What Happens to Pets in a Divorce?   

    When two people get divorced, the parties to the divorce need to decide how marital property is divided, how custody is handled, who gets the house or if it is sold, etc. If they are unable to decide these things themselves, the court has the authority to make these decisions. 

Are Pets Similar to  Children?

     Generally speaking, custody of a child is decided based on the 12 best interest factors, and property is split "equitably." A frequent question when it comes to dividing property is how family pets are handled during a divorce. Fortunately, in most cases, the parties are able to resolve this issue amongst themselves. My experience is that most families choose to keep the dog (or cat) with the party that remains in the marital home. In other cases, one spouse may have been more interested in adopting the pet in the first place and the other spouse is happy to let him or her keep the pet.

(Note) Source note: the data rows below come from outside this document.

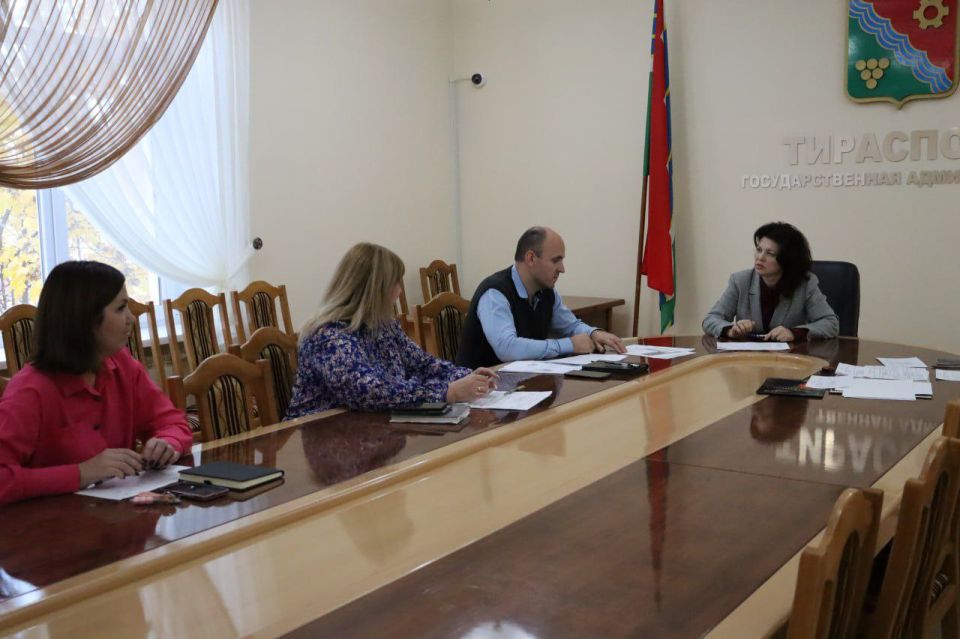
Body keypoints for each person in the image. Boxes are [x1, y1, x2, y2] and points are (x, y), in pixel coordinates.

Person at [0, 261, 192, 506]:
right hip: (53, 523)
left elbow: (173, 423)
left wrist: (168, 443)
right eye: (120, 308)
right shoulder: (30, 390)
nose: (131, 319)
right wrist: (80, 473)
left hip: (119, 516)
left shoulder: (122, 364)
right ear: (85, 319)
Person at [285, 243, 497, 420]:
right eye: (396, 284)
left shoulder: (384, 325)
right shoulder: (327, 336)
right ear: (374, 290)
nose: (400, 292)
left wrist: (469, 377)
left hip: (373, 427)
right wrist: (448, 392)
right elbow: (370, 393)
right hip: (323, 433)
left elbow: (422, 364)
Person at [456, 226, 626, 369]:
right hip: (480, 391)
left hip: (521, 385)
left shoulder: (546, 291)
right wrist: (569, 345)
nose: (562, 269)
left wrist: (593, 333)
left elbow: (570, 326)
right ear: (531, 258)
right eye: (555, 261)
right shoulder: (495, 292)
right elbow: (507, 348)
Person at [702, 222, 839, 341]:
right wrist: (730, 330)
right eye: (759, 250)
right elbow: (710, 319)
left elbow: (831, 324)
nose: (760, 257)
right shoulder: (740, 281)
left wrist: (794, 333)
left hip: (790, 358)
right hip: (748, 358)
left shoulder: (805, 284)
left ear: (787, 260)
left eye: (770, 253)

How Michigan views Pets in a Divorce 

If the parties are unable to come to an agreement regarding who should acquire ownership of a beloved dog or cat, the court will make the decision and the animal’s future will be determined just like any other indivisible piece of property, no different than a television or a sofa. Michigan divorce law does not provide custody or support for the parties' pets. Unfortunately, pets are viewed more as property for which ownership must be assigned to only one party in a divorce case. As responsible Michigan pet owners who may be going through the divorce process, one should look into the collaborative divorce approach as one way to ensure that pets are taken into consideration throughout the process.

How Other States Handle Pets in Divorce

     Some states, such as Illinois, have passed laws that will allow courts to make determinations regarding ownership and responsibility of pets in a manner similar to how custody of a child is determined . The Illinois law reads, in part, "If the court finds that a companion animal of the parties is a marital asset, it shall allocate the sole or joint ownership of and responsibility for a companion animal of the parties. In issuing an order under this subsection, the court shall take into consideration the well-being of the companion animal." In other words, courts will determine if the animal was acquired during the marriage (i.e., whether it’s a marital asset) and, if so, then the court will give responsibility of the animal to one or both of the parties.

     Another state that is addressing the issue is Rhode Island. In Rhode Island, a bill was introduced which would require judges to “consider the best interest of the animal” in a divorce. Charlene Lima, the sponsor of the bill, said in an interview, “A lot of time I think [the issue of pet custody] is used as retribution. People can get really vicious in divorces.”

     Over the past several years, pets in the U.S. have received more protection under the law as courts have acknowledged that animals are not merely pieces of property but more members of the family. If this trend continues, it’s a matter of when, not if, Michigan enacts a similar law.